The goal of the committee (apparently) is to increase cybersecurity by forcing the Administration  to draw a line informing both friend and foe of what cyber targets we will defend by use of force. Note that the committee does not direct what definition to use, or a resulting strategy, or how to enforce it -- just that the concept of cause and effect should be identified in public. 
            This strategic concept (IF we define cyber war and advise our opponents THEN we can deter those opponents, and prepare for conflict should we need to fight and defeat them), is grounded on a strategic theory -- that deterrence can and will work in the cyber world.  And perhaps upon confidence that we can develop a 2d theory - how to fight and win a cyber war – if we can just define when the conflict starts.
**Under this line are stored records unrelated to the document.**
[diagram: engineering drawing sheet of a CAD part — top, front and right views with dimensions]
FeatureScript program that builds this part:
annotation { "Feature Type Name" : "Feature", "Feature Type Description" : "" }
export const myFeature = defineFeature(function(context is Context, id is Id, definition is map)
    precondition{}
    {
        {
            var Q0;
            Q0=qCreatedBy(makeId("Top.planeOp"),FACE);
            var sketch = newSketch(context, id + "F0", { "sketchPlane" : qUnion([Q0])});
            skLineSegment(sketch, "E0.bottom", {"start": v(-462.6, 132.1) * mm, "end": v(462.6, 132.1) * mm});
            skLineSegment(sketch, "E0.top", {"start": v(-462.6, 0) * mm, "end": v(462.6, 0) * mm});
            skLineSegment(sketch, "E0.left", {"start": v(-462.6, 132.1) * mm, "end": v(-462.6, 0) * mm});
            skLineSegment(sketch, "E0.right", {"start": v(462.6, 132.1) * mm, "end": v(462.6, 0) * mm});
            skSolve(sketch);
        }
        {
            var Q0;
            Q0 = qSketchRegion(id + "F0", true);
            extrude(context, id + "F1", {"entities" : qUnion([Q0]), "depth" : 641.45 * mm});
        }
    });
This is a great example of strategic thought, because it addresses a great strategic concern. With our current approach to national cyber security, we are doing something rare in human history - we are allowing a small group of people to create a secret theory of deterrence and war in the cyber realm, without a broader political, military or academic discussion. By comparison, during the Cold War, the specifics of nuclear weapons and operations remained highly classified, but the general strategic concepts and policies were broadly identified and debated. Superiority or Mutually Assured Destruction? Missile Defense or Second Strike Capability? Heavy throw weight or lighter MIRVs?  That robust debate, and the requirement for a public defense of public expenditures on the resulting solutions, is one of the things that kept us out of nuclear war.
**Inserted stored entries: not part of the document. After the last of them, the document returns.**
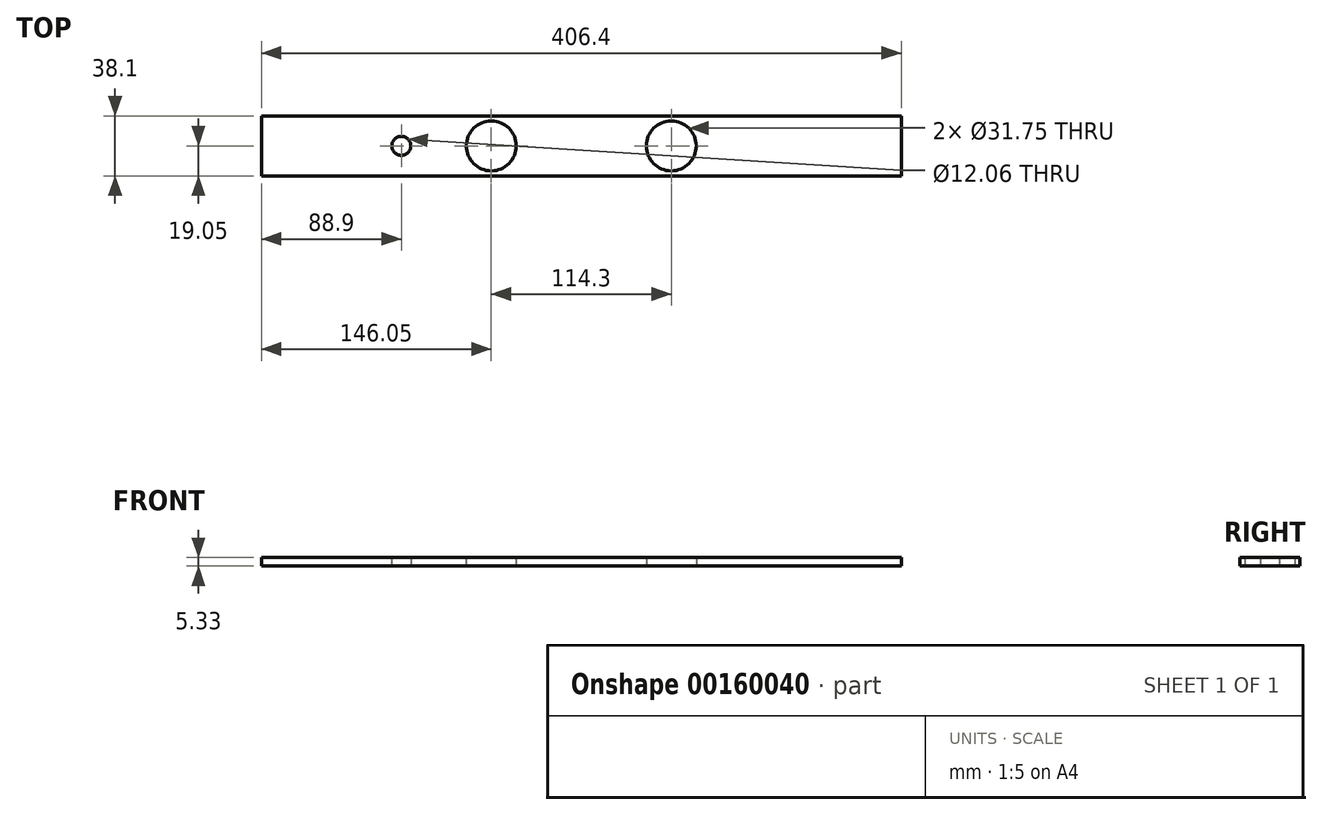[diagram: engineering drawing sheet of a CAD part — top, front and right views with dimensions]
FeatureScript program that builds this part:
annotation { "Feature Type Name" : "Feature", "Feature Type Description" : "" }
export const myFeature = defineFeature(function(context is Context, id is Id, definition is map)
    precondition{}
    {
        {
            var Q0;
            Q0=qCreatedBy(makeId("Top.planeOp"),FACE);
            var sketch = newSketch(context, id + "F0", { "sketchPlane" : qUnion([Q0])});
            skLineSegment(sketch, "E0.bottom", {"start": v(0, 0) * mm, "end": v(406.4, 0) * mm});
            skLineSegment(sketch, "E0.top", {"start": v(0, 38.1) * mm, "end": v(406.4, 38.1) * mm});
            skLineSegment(sketch, "E0.left", {"start": v(0, 0) * mm, "end": v(0, 38.1) * mm});
            skLineSegment(sketch, "E0.right", {"start": v(406.4, 0) * mm, "end": v(406.4, 38.1) * mm});
            skCircle(sketch, "E1", {"center": v(146.05, 19.05) * mm, "radius": 15.88 * mm});
            skCircle(sketch, "E2", {"center": v(88.9, 19.05) * mm, "radius": 6.03 * mm});
            skCircle(sketch, "E3", {"center": v(260.35, 19.05) * mm, "radius": 15.88 * mm});
            skSolve(sketch);
        }
        {
            var Q0;
            Q0 = qSketchRegion(id + "F0", true);
            extrude(context, id + "F1", {"entities" : qUnion([Q0]), "depth" : 5.33 * mm});
        }
    });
History provides examples of the President’s current alternative approach which might be called “strategic ambiguity.” The idea is to deter the enemy by keeping your capabilities, intent and strategic concepts a secret, leaving your opponent unsure of exactly what will happen if he makes even a limited offensive move.  The system of secret alliances prior to the First World War followed this strategic concept. The result was war on an unanticipated scale, because enemies could not anticipate the results of each others’ actions.
We are already engaged in cyber war.  The Secretary of Defense said so last week at the change-of-command for the US Northern Command.  He described how we are launching "cyber bombs" against ISIS (and maybe others). But under what rules? What laws? Whose control?  With what strategy and policy? 
Somebody apparently thinks they have a handle on the proper relationship of cyber strategy, policy and operations, because they are waging cyber war in our name.   Letting us in on the concepts and getting our support – while retaining essential secrecy about capabilities and operations – is a wise approach.  Thanks, Senate Armed Services Committee, for a great real time example of strategic thinking.